India is a racist nation. This isn't news. Every once in a while, though, we get a terrible reminder of how this Indian racism can turn violent – and tragic, as with a Congolese man who was allegedly beaten to death in Delhi last week. The matter is so serious that African envoys from 42 nations decided on Tuesday to boycott annual Africa Day celebrations in Delhi, saying the community was still in a state of mourning over the most recent incident.
"The Group of African Heads of Mission have met and deliberated extensively on this latest incidence in the series of attacks to which members of the African community have been subjected to in the last several years,” Eritrean Ambassador Alem Tsehage Woldemariam, who is also dean of the Group of African Heads of Mission, said in a statement.
It added: “They strongly condemn the brutal killing of this African and calls on the Indian government to take concrete steps to guarantee the safety and security of Africans in India.”
The decision from the African envoys came after an emergency meeting of the Group of African Heads of Mission on May 24, a day before Africa Day, where they decided not to participate in the celebration. The event has now been deferred. It also comes as a rather public rebuke of India's diplomatic response to these incidents when the African envoys prefer to make their sentiments heard through a public statement.
The Indian Ministry of External Affairs quickly moved to limit the damage. It put out a statement calling the death of Masunda Kitada Oliver "very unfortunate" and condemned it unequivocally. The statement also pointed out that Minister of State for External Affairs VK Singh has been deputed to meet Heads of Missions of African countries to assure them of the government's efforts to improve safety and security.
That said, the statement also included a bit of pushback, with a reference to comments from Amar Sinha, Secretary (Economic Relations), the MEA diplomat who handles relations with Africa.
"Secretary (ER) also pointed out that all criminal acts should not be seen as racially-motivated. Thousands of African students continue to pursue their education in India without any issues. Government of India deeply values its relations with foreign students, particularly those from Africa with which India has had a historically close relationship.

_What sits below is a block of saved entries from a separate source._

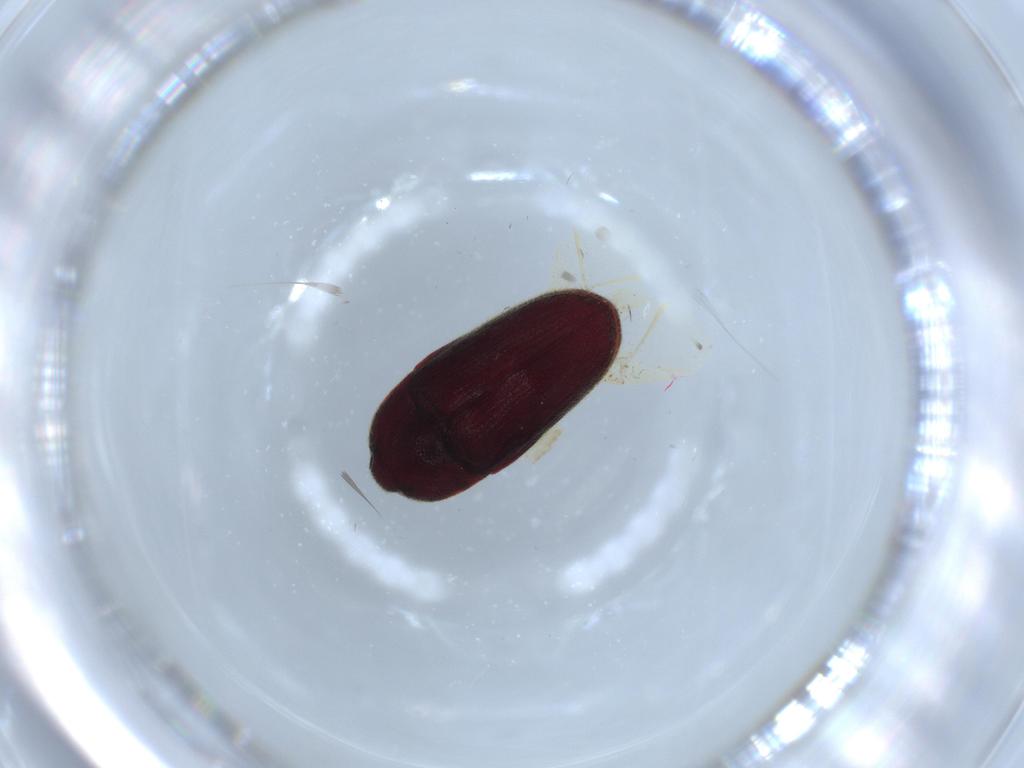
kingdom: Animalia
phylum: Arthropoda
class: Insecta
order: Coleoptera
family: Throscidae
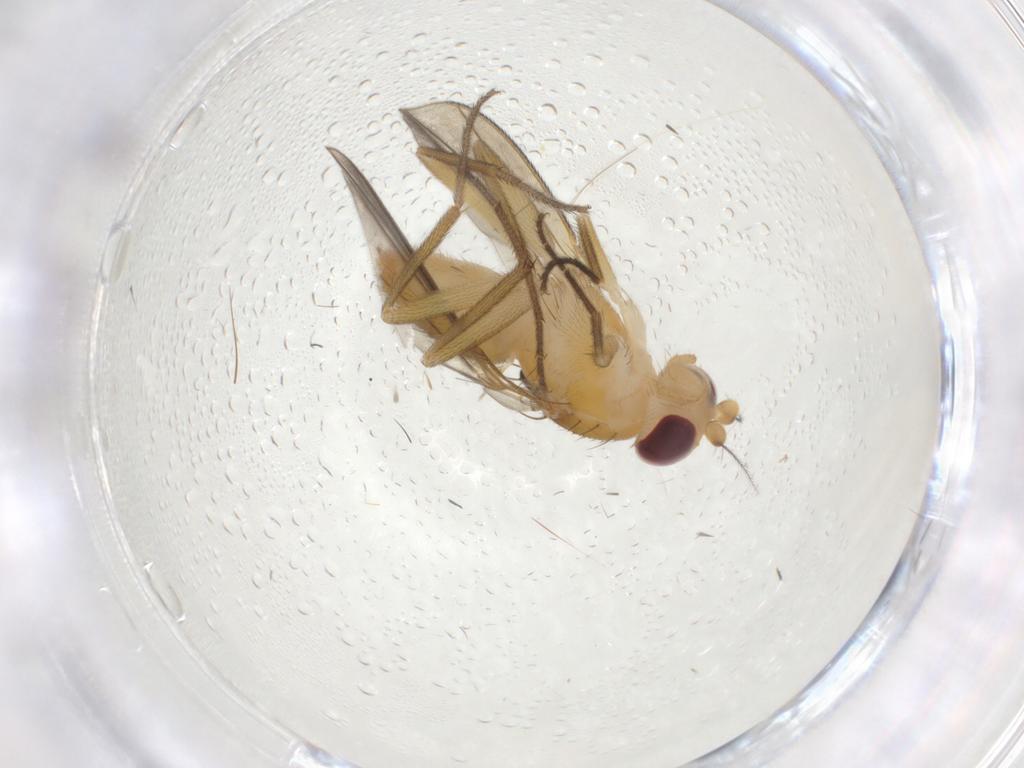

We will ensure that African students continue to find a welcome home in India and such unfortunate incidents do not recur."
Meanwhile, External Affairs Minister Sushma Swaraj took to Twitter to address the issue as well.
That's right. The Minister of External Affairs said the government would be launching a sensitisation program, but claimed that its focus would be reiterating that "such incidents against foreign nationals embarrass the country".
On the off chance that you may think this was a slip of the tongue, Swaraj (or her social media team) went ahead and pinned the tweet to highlight it on her feed.
You could either see this as of a piece with the Narendra Modi government approach to policymaking in general: The effort here is to manage the image, rather than the symptom. So instead of a sensitisation campaign to address the problem of racism in India, Swaraj says it will be focused on telling people that being racist is embarrassing for the country.
But this may also be Swaraj simply keeping up with the times. Solving the problem of Indian racism through a sensitisation campaign seems like an impossibility. But in this Bharat Mata-ki-Jai age of public shaming for innocuous matters, patriotic chest-thumping and arms training and goons enforcing their idea of Indian nationalism on the streets, what better way to attack racism than by convincing the new guardians of the Indian republic that it makes their shining desh look bad?